Lets try to translate a sample text from WMT23

In [10]:
sample_text_list = [
    '徹底した感染対策／クラツー公式 - 助成金でお得旅',
    '助成金ツアー・県民割旅行ならクラブツーリズム！',
    '各都道府県毎の助成を活用したツアーをご紹介。',
    '密集・密閉・密接を避けた新しい旅の形をご提案。',
    '助成金ツアーで旅に出よう／クラブツーリズム。',
    'CTPは全国旅行支援と併用可・到着地: 沖縄, 関西, 北海道, 東北, 九州。'
]

#### Get preceeding text using the helper utility

In [11]:
pre_text_list = t_ragx.utils.helper.get_preceding_text(sample_text_list)
pre_text_list

[[],
 ['徹底した感染対策／クラツー公式 - 助成金でお得旅'],
 ['徹底した感染対策／クラツー公式 - 助成金でお得旅', '助成金ツアー・県民割旅行ならクラブツーリズム！'],
 ['徹底した感染対策／クラツー公式 - 助成金でお得旅',
  '助成金ツアー・県民割旅行ならクラブツーリズム！',
  '各都道府県毎の助成を活用したツアーをご紹介。'],
 ['助成金ツアー・県民割旅行ならクラブツーリズム！',
  '各都道府県毎の助成を活用したツアーをご紹介。
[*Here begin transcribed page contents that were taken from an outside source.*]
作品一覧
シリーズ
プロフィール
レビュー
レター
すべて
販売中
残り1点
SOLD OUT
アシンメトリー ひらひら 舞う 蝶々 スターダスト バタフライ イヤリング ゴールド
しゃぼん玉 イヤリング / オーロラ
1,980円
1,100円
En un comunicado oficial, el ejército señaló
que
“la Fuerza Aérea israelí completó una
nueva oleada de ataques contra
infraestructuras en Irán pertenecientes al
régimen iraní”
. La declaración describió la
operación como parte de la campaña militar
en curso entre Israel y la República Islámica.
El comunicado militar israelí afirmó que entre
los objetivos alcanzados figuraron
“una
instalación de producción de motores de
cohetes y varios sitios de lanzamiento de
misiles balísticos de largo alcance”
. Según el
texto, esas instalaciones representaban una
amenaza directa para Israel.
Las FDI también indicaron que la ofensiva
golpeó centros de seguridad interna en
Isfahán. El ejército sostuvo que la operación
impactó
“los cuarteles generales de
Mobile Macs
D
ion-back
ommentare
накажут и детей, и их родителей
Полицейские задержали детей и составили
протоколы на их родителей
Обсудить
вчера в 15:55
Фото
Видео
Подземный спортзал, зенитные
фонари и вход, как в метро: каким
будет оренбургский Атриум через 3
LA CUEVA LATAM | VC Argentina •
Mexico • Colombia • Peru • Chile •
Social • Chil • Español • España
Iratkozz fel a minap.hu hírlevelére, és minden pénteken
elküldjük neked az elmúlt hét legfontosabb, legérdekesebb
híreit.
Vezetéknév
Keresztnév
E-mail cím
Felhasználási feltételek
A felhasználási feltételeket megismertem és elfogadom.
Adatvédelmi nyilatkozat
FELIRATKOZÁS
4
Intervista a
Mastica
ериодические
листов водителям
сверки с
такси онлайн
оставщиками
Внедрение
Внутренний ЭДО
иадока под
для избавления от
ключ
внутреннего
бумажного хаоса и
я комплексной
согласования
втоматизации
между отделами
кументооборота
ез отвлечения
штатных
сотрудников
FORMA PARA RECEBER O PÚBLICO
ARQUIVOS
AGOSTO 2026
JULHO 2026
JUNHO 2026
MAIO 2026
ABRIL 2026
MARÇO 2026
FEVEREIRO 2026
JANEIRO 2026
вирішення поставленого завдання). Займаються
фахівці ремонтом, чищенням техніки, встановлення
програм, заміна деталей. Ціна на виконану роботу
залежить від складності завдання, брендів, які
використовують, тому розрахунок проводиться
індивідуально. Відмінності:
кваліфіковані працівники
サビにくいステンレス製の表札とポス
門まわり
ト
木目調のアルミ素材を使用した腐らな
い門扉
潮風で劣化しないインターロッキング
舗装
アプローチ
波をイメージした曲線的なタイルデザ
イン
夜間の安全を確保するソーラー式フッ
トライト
',
  '密集・密閉・密接を避けた新しい旅の形をご提案。'],
 ['各都道府県毎の助成を活用したツアーをご紹介。',
  '密集・密閉・密接を避けた新しい旅の形をご提案。',
  '助成金ツアーで旅に出よう／クラブツーリズム。']]

#### Translate!

In [12]:
t_ragx_translator.batch_translate(sample_text_list, pre_text_list=pre_text_list, source_lang_code='ja', target_lang_code='en', memory_search_args={'top_k':3})

  0%|          | 0/6 [00:00<?, ?it/s]

['Thorough infection prevention measures / Katsuura Official - Affordable travel with subsidies',
 "If it's a subsidized tour or a hometown trip, it's club tourism!",
 'We introduce tours that make use of subsidies from each prefecture.',
 'We propose new forms of travel that avoid crowded, enclosed and close-contact situations.',
 'Go on a tour with subsidized travel ② Club Tourism.',
 'CTP can be used for national travel support and can be used at the following destinations: Okinawa, Kansai, Hokkaido, Tohoku, and Kyushu.']

#### Notice that the translation is non-deterministic, so there would be some variations every time

In [13]:
t_ragx_translator.batch_translate(sample_text_list, pre_text_list=pre_text_list, source_lang_code='ja', target_lang_code='en', memory_search_args={'top_k':3})

  0%|          | 0/6 [00:00<?, ?it/s]

['Thorough infection prevention measures / Katsuura Official - Affordable travel with subsidies',
 "If it's a subsidized tour or a citizen's tour, it's club tourism!",
 'Here is a tour that utilizes the grants available in each prefecture.',
 'We propose a new form of travel to avoid crowded and closed spaces and close contact.',
 'Go on a tour with subsidies! Club Tourism.',
 'CTP can be used for nationwide travel support and can be used for the following destinations: Okinawa, Kansai, Hokkaido, Tohoku, and Kyushu.']

### Expected Translations (TRagx-Mistral-7B-Instruct-v0.2 without quantization)
- Thorough infection countermeasures/Katsuura official - Affordable travel with subsidies
- If you're looking for a subsidized tour or a discounted trip for residents, then Club Tourism!
- Here are some tours that make use of the subsidies offered by each prefecture.
- We propose a new form of travel that avoids crowded, closed, and close contact.
- Go on a tour with subsidies/Club Tourism.
- CTP can be used for nationwide travel support and can be used in conjunction with other travel support programs. Arrival destinations: Okinawa, Kansai, Hokkaido, Tohoku, Kyushu.


### Reference Translation
- Thorough Infection Controls / Club Tourism Official - Subsidized Budget Travel
- Subsidized Tours - Club Tourism for Domestic Tourism Campaign!
- We provide tours that take advantage of subsidies in each prefecture.
- We suggest a new type of travel that avoids crowded places, closed spaces, and close contact.
- Take a Trip on a Subsidized Tour / Club Tourism.
- The Club Tourism Pass can be used with the national travel subsidy program - Destinations: Okinawa, Kansai, Hokkaido, Tohoku, Kyushu.